Indeed, according to the Singapore Exchange, new CDP (Central Depository) accounts have more than trebled in March and accelerated fivefold in April compared to both months a year ago. In total, the number of new CDP accounts opened in both months reached over 10,000.
Unsurprisingly, trading statistics from the SGX reflected highs that were not seen in recent times. The securities market turnover volume peaked at 39.8 billion shares in March, the highest since October 2018. The securities market turnover value, too, peaked at $48.25 billion the same month, the highest since 2017. The securities daily average value (SDAV) and turnover velocity also peaked at $2.19 billion and 92%, respectively.

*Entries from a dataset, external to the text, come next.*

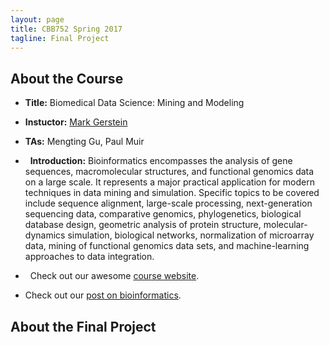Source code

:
 ```yaml
---
layout: page
title: CBB752 Spring 2017
tagline: Final Project
---
```


<!--- ( include JB/setup ) --->

About the Course
-------------------

- **Title:** Biomedical Data Science: Mining and Modeling

- **Instuctor:** [Mark Gerstein](<http://www.gersteinlab.org>)

- **TAs:** Mengting Gu, Paul Muir

-   **Introduction:** Bioinformatics encompasses the analysis of gene sequences, 
    macromolecular structures, and functional genomics data on a large scale. It
    represents a major practical application for modern techniques in data
    mining and simulation. Specific topics to be covered include sequence
    alignment, large-scale processing, next-generation sequencing data,
    comparative genomics, phylogenetics, biological database design, geometric
    analysis of protein structure, molecular-dynamics simulation, biological
    networks, normalization of microarray data, mining of functional genomics
    data sets, and machine-learning approaches to data integration.

-   Check out our awesome [course website](<http://cbb752b17.gersteinlab.org>).

-   Check out our [post on bioinformatics](<{% post_url 2016-4-10-Categories-of-knowledge-for-bioinformatics-education %}>).


## About the Final Project

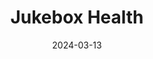 ---  
layout: startup_page  
title: "Jukebox Health"  
id: "jukeboxhealth.com"  
permalink: "/jukeboxhealthjukeboxhealth.com03132024/"  
website: "https://jukeboxhealth.com/"  
funding_round: "Strategic Investment"  
funding_amount: ""  
investors: "Home Depot Ventures"  
about: "Jukebox Health provides clinically-led home modifications for older adults and high-need populations, aiming to improve accessibility and safety in their homes. They connect patients with occupational therapists and contractors through a digital platform, facilitating home modifications and enabling aging in place. This addresses the significant challenge of unsafe housing for seniors and reduces healthcare costs."  
markets: "Healthtech, Wellness"  
hq: "New York, New York, United States"  
founded_year: "2020"  
linkedin: "https://www.linkedin.com/company/jukebox-health"  
twitter: "https://twitter.com/jukeboxhealth"  
instagram: ""  
facebook: "https://www.facebook.com/JukeboxHealth"  
crunchbase: "https://www.crunchbase.com/organization/jukebox-health"  
pitchbook: "https://pitchbook.com/profiles/company/481792-87"  

date_display: "13-Mar-2024"  
date: "2024-03-13"

# SEO Optimization  
meta_title: "Jukebox Health - Strategic Investment"  
meta_description: "Jukebox Health, Jukebox Health provides clinically-led home modifications for older adults and high-need populations, aiming to improve accessibility and safety in th..."  
meta_keywords: "Jukebox Health, Healthtech, Wellness, Strategic Investment funding"  
canonical_url: "https://startup.projectstartups.com/jukeboxhealthjukeboxhealth.com03132024/"  
---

Chew Sutat, SGX’s head of global sales and origination, says the figures point to the underlying strength of the Singapore stock market. “If you compare y-o-y or q-o-q, the numbers are very strong. So, it is demonstrable of what I would call latent muscle in the market, which is what people don’t see,” he tells The
Edge Singapore in a recent interview.
‘Smart’ retail
To be sure, more active trading by retail investors is a trend seen not just in Singapore but also in markets like the US. “In the past, retail investors were always buying high, selling low, and always late in the game,” says DBS chief investment officer Hou Wey Fook, referring to US retail investors. “Now, they’ve climbed the learning curve. They are what I call ‘net positive’ for the overall market, and a new force to contend with. What we see in the US, we also see in Singapore.”
There are several reasons for the increased participation from retail investors, Evy Wee, head of financial planning and personal investing at DBS, told The Edge Singapore in May.
“We see both new and younger investors wanting to make investments when stock prices fell earlier in March, whereas existing investors want to rebalance their portfolios to reflect current market sentiment,” says Wee. “More customers have also come forward to set up regular investing plans, while some existing customers have gone on to increase their monthly investment amounts.”